Every September, Apple reveals its newest rectangle and the world loses its collective mind. This year’s iPhone—slightly shinier, infinitesimally thinner, armed with a camera lens the size of a telescope—confirms what I’ve always suspected: we no longer need friends. We have glass. And glass, unlike Gary from work, never cancels dinner plans.

The Social Vacuum

The iPhone now takes photos in 48 megapixels, which is 47.5 more megapixels than I need to document my lunch. With this power, who requires human company? You can zoom in on a stranger across the street, capture every pore, and call it intimacy. Meanwhile, actual conversation is downgraded to “low power mode.”

The End of Small Talk

Apple’s keynote mentioned improved battery life and AI-powered text prediction. Translation: the phone will now finish your sentences before your spouse can. “Good morning, honey,” is redundant when Siri has already sent three emojis on your behalf. Friends once gave us validation. Now, Face ID does it faster, without judgment, and with portrait mode blur.

The Oracle’s Grand Theory

The iPhone 16 (or whatever number we’re pretending is new) is not just a device—it’s society’s exit strategy. Why risk human messiness when you can risk a cracked screen? Why endure awkward silences when Apple offers spatial audio? Soon, friendships will be just software updates, downloadable at 1 a.m. while you sleep alone but fully synchronized with iCloud.

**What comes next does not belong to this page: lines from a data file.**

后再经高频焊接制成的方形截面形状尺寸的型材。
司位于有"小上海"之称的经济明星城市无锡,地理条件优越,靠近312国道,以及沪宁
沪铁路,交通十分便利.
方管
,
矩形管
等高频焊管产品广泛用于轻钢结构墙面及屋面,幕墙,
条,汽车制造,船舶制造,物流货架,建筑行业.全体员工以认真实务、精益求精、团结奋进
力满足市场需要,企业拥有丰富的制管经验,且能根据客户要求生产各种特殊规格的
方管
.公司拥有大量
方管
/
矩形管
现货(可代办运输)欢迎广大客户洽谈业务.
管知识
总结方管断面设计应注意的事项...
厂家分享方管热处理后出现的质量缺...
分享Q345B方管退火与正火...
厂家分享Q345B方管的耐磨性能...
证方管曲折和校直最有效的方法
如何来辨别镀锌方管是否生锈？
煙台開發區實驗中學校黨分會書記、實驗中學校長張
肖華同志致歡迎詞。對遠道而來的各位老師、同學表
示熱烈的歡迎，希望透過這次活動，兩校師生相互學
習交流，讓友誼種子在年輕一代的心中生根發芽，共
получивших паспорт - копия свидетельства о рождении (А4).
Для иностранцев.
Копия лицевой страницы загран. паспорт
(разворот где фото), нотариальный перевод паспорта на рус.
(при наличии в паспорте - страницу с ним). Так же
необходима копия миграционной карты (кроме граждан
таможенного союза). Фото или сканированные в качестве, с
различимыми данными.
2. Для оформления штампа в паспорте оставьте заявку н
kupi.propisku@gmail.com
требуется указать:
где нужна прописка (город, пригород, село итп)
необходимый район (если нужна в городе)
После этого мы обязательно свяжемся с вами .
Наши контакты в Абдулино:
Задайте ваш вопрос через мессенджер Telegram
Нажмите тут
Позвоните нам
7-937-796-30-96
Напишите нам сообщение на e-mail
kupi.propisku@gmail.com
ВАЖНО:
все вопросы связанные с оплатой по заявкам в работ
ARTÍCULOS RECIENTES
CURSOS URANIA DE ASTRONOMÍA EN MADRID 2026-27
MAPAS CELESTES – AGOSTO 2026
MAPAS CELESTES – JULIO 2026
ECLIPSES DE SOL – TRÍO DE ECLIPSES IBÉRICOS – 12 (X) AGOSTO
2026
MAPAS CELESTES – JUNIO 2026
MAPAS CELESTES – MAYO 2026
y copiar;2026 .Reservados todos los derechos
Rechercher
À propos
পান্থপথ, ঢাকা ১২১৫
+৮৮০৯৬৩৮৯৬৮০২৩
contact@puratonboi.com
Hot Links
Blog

Critics will say I’m being dramatic. They are correct. And yet, as I write this, I just canceled my weekend plans because my phone now simulates sunlight more reliably than my actual friends do.

Corrections (Preemptive): Apple did not explicitly claim its devices replace human contact. That conclusion is entirely my own, based on battery life, camera lenses, and the suspicious warmth I feel holding this thing at night.